We find this move quite troubling. For one, any expansion of the Administration’s current policy baseline will drive up the deficit. As we wrote, today, the cost of continuing current policies -- such as renewing the 2001/2003 tax cuts, continuing to patch the AMT, and preventing cuts to physician payments – is already quite high. If not paid for, these three policies alone would add around $3 trillion to the deficit over the next decade.
It is for this reason that we oppose these exemptions. The Administration has argued for them, though, on the basis that they are already a part of current policy. The same cannot be said for the child tax credit or EITC expansion. Both were passed as part of an explicitly temporary economic stimulus bill. At the time, we warned about putting permanent measures in the stimulus, since it could greatly exacerbate our long-term fiscal gap. The administration has gone one step further by actually including some of the measures in the baseline.

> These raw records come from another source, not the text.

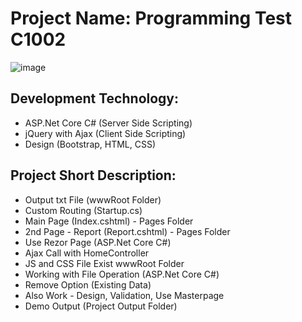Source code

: # Project Name: Programming Test C1002
![image](https://user-images.githubusercontent.com/83280369/189431963-53597e04-54eb-499d-b061-239c9f8349e0.png)


## Development Technology:
- ASP.Net Core C# (Server Side Scripting)
- jQuery with Ajax (Client Side Scripting)
- Design (Bootstrap, HTML, CSS)


## Project Short Description:
- Output txt File (wwwRoot Folder)
- Custom Routing (Startup.cs)
- Main Page (Index.cshtml) - Pages Folder
- 2nd Page - Report (Report.cshtml) - Pages Folder
- Use Rezor Page (ASP.Net Core C#)
- Ajax Call with HomeController
- JS and CSS File Exist wwwRoot Folder
- Working with File Operation (ASP.Net Core C#)
- Remove Option (Existing Data)
- Also Work - Design, Validation, Use Masterpage 
- Demo Output (Project Output Folder) 
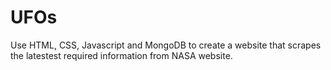 # UFOs
Use HTML, CSS, Javascript and MongoDB to create a website that scrapes the latestest required information from NASA website.
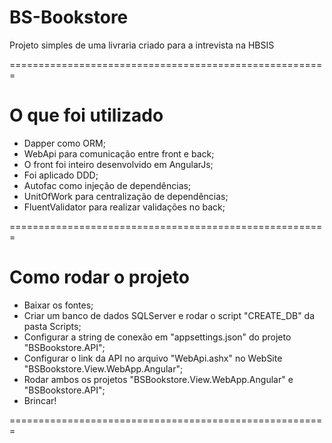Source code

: # BS-Bookstore
Projeto simples de uma livraria criado para a intrevista na HBSIS

=======================================================

# O que foi utilizado
- Dapper como ORM;
- WebApi para comunicação entre front e back;
- O front foi inteiro desenvolvido em AngularJs;
- Foi aplicado DDD;
- Autofac como injeção de dependências;
- UnitOfWork para centralização de dependências;
- FluentValidator para realizar validações no back;

=======================================================

# Como rodar o projeto

- Baixar os fontes;
- Criar um banco de dados SQLServer e rodar o script "CREATE_DB" da pasta Scripts;
- Configurar a string de conexão em "appsettings.json" do projeto "BSBookstore.API";
- Configurar o link da API no arquivo "WebApi.ashx" no WebSite "BSBookstore.View.WebApp.Angular";
- Rodar ambos os projetos "BSBookstore.View.WebApp.Angular" e "BSBookstore.API";
- Brincar!

=======================================================
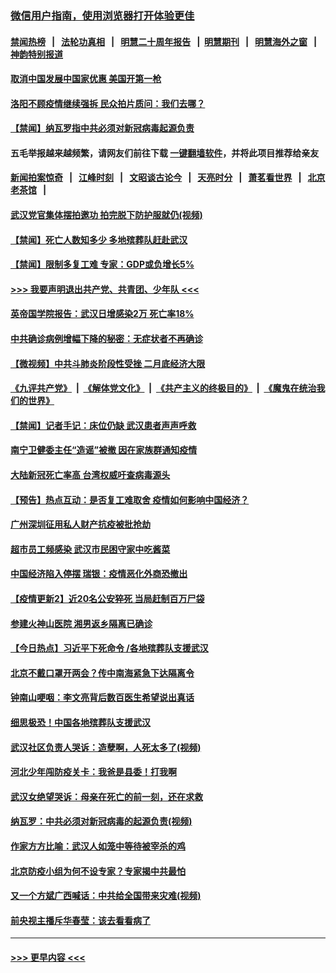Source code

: ### [微信用户指南，使用浏览器打开体验更佳](https://github.com/gfw-breaker/banned-news1/blob/master/indexes/wechat-guide.md?t=0)
#### [禁闻热榜](热点新闻.md?t=0)  &nbsp;&nbsp;|&nbsp;&nbsp; [法轮功真相](https://github.com/gfw-breaker/truth/blob/master/README.md?t=0) &nbsp;&nbsp;|&nbsp;&nbsp; [明慧二十周年报告](https://github.com/gfw-breaker/mh-reports/blob/master/README.md?t=0) &nbsp;&nbsp;|&nbsp;&nbsp;[明慧期刊](https://github.com/gfw-breaker/mh-qikan) &nbsp;&nbsp;|&nbsp;&nbsp; [明慧海外之窗](https://github.com/gfw-breaker/mh-news/blob/master/README.md?t=0) &nbsp;&nbsp;|&nbsp;&nbsp; [神韵特别报道](https://github.com/gfw-breaker/mh-news/blob/master/shenyun.md?t=0)
#### [取消中国发展中国家优惠 美国开第一枪](../pages/prog204/a102775870.md?t=02130702) 
#### [洛阳不顾疫情继续强拆 民众拍片质问：我们去哪？](../pages/prog204/a102775725.md?t=02130702) 
#### [【禁闻】纳瓦罗指中共必须对新冠病毒起源负责](../pages/prog204/a102775856.md?t=02130702) 
#### 五毛举报越来越频繁，请网友们前往下载 [一键翻墙软件](https://github.com/gfw-breaker/ssr-accounts)，并将此项目推荐给亲友
#### [新闻拍案惊奇](https://github.com/gfw-breaker/banned-news1/blob/master/pages/link4.md) &nbsp;&nbsp;|&nbsp;&nbsp; [江峰时刻](https://github.com/gfw-breaker/banned-news1/blob/master/pages/link4.md) &nbsp;&nbsp;|&nbsp;&nbsp; [文昭谈古论今](https://github.com/gfw-breaker/banned-news1/blob/master/pages/link4.md) &nbsp;&nbsp;|&nbsp;&nbsp; [天亮时分](https://github.com/gfw-breaker/banned-news1/blob/master/pages/link4.md) &nbsp;&nbsp;|&nbsp;&nbsp; [萧茗看世界](https://github.com/gfw-breaker/banned-news1/blob/master/pages/link4.md) &nbsp;&nbsp;|&nbsp;&nbsp; [北京老茶馆](https://github.com/gfw-breaker/banned-news1/blob/master/pages/link4.md) &nbsp;&nbsp;|&nbsp;&nbsp; 
#### [武汉党官集体摆拍邀功 拍完脱下防护服就仍(视频)](../pages/prog204/a102775836.md?t=02130702) 
#### [【禁闻】死亡人数知多少 多地殡葬队赶赴武汉](../pages/prog204/a102775829.md?t=02130702) 
#### [【禁闻】限制多复工难 专家：GDP或负增长5%](../pages/prog204/a102775821.md?t=02130702) 
#### [>>> 我要声明退出共产党、共青团、少年队 <<<](https://github.com/begood0513/goodnews/blob/master/quit/letter.md) 
#### [英帝国学院报告：武汉日增感染2万 死亡率18%](../pages/prog204/a102775803.md?t=02130702) 
#### [中共确诊病例增幅下降的秘密：无症状者不再确诊](../pages/prog204/a102775804.md?t=02130702) 
#### [【微视频】中共斗肺炎阶段性受挫 二月底经济大限](../pages/prog204/a102775776.md?t=02130702) 
#### [《九评共产党》](https://github.com/begood0513/9ping.md/blob/master/README.md) &nbsp;|&nbsp; [《解体党文化》](../../../../jtdwh.md/blob/master/README.md)  &nbsp;|&nbsp; [《共产主义的终极目的》](../../../../gczydzjmd.md/blob/master/README.md) &nbsp;|&nbsp; [《魔鬼在统治我们的世界》](../../../../mgztzwmdsj.md/blob/master/README.md) 
#### [【禁闻】记者手记：床位仍缺 武汉患者声声呼救](../pages/prog204/a102775768.md?t=02130702) 
#### [南宁卫健委主任“造谣”被撤 因在家族群通知疫情](../pages/prog204/a102775662.md?t=02130702) 
#### [大陆新冠死亡率高 台湾权威吁查病毒源头](../pages/prog204/a102775601.md?t=02130702) 
#### [【预告】热点互动：是否复工难取舍 疫情如何影响中国经济？](../pages/prog204/a102775586.md?t=02130702) 
#### [广州深圳征用私人财产抗疫被批抢劫](../pages/prog204/a102775484.md?t=02130702) 
#### [超市员工频感染 武汉市民困守家中吃酱菜](../pages/prog204/a102775480.md?t=02130702) 
#### [中国经济陷入停摆 瑞银：疫情恶化外商恐撤出](../pages/prog204/a102775446.md?t=02130702) 
#### [【疫情更新2】近20名公安猝死 当局赶制百万尸袋](../pages/prog204/a102775451.md?t=02130702) 
#### [参建火神山医院 湘男返乡隔离已确诊](../pages/prog204/a102775459.md?t=02130702) 
#### [【今日热点】习近平下死命令 /各地殡葬队支援武汉](../pages/prog204/a102775385.md?t=02130702) 
#### [北京不戴口罩开两会？传中南海紧急下达隔离令](../pages/prog204/a102775441.md?t=02130702) 
#### [钟南山哽咽：李文亮背后数百医生希望说出真话](../pages/prog204/a102775417.md?t=02130702) 
#### [细思极恐！中国各地殡葬队支援武汉](../pages/prog204/a102775399.md?t=02130702) 
#### [武汉社区负责人哭诉：造孽啊，人死太多了(视频)](../pages/prog204/a102775380.md?t=02130702) 
#### [河北少年闯防疫关卡：我爸是县委！打我啊](../pages/prog204/a102775344.md?t=02130702) 
#### [武汉女绝望哭诉：母亲在死亡的前一刻，还在求救](../pages/prog204/a102775339.md?t=02130702) 
#### [纳瓦罗：中共必须对新冠病毒的起源负责(视频)](../pages/prog204/a102775323.md?t=02130702) 
#### [作家方方比喻：武汉人如笼中等待被宰杀的鸡](../pages/prog204/a102775295.md?t=02130702) 
#### [北京防疫小组为何不设专家？专家揭中共最怕](../pages/prog204/a102775270.md?t=02130702) 
#### [又一个方斌广西喊话：中共给全国带来灾难(视频)](../pages/prog204/a102775225.md?t=02130702) 
#### [前央视主播斥华春莹：该去看看病了](../pages/prog204/a102775224.md?t=02130702) 

----
#### [ >>> 更早内容 <<< ](../indexes/prog204-earlier.md)
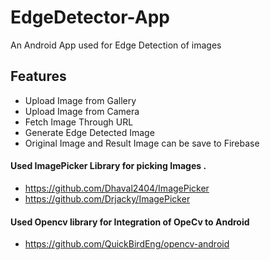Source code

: # EdgeDetector-App
An Android App used for Edge Detection of images

## Features 
- Upload Image from Gallery
- Upload Image from Camera 
- Fetch Image Through URL
- Generate Edge Detected Image 
- Original Image and Result Image can be save to Firebase 

#### Used ImagePicker Library for picking Images . 
- https://github.com/Dhaval2404/ImagePicker
- https://github.com/Drjacky/ImagePicker

#### Used Opencv library for Integration of OpeCv to Android
- https://github.com/QuickBirdEng/opencv-android


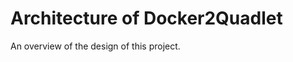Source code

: # Architecture of Docker2Quadlet

An overview of the design of this project.

<!-- This file is proper Markdown, thanks to myst_parser extension -->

CRFB President Maya MacGuineas was quoted in the Post explaining:
Certainly, when the stimulus discussion was going on, we were very worried there was going to be some kind of bait-and-switch to make the tax cuts permanent. This is a dead-of-night move to very technically slip them into the baseline and have no discussion about whether the country can afford to make these tax cuts permanent without offsetting the costs.
We don’t oppose expanding the EITC or child tax credit, and don’t believe either is bad policy in and of itself. However, any effort to do so must be debated openly, then financed through offsetting tax increases or spending cuts. Not assumed into law through a hidden footnote in an OMB document.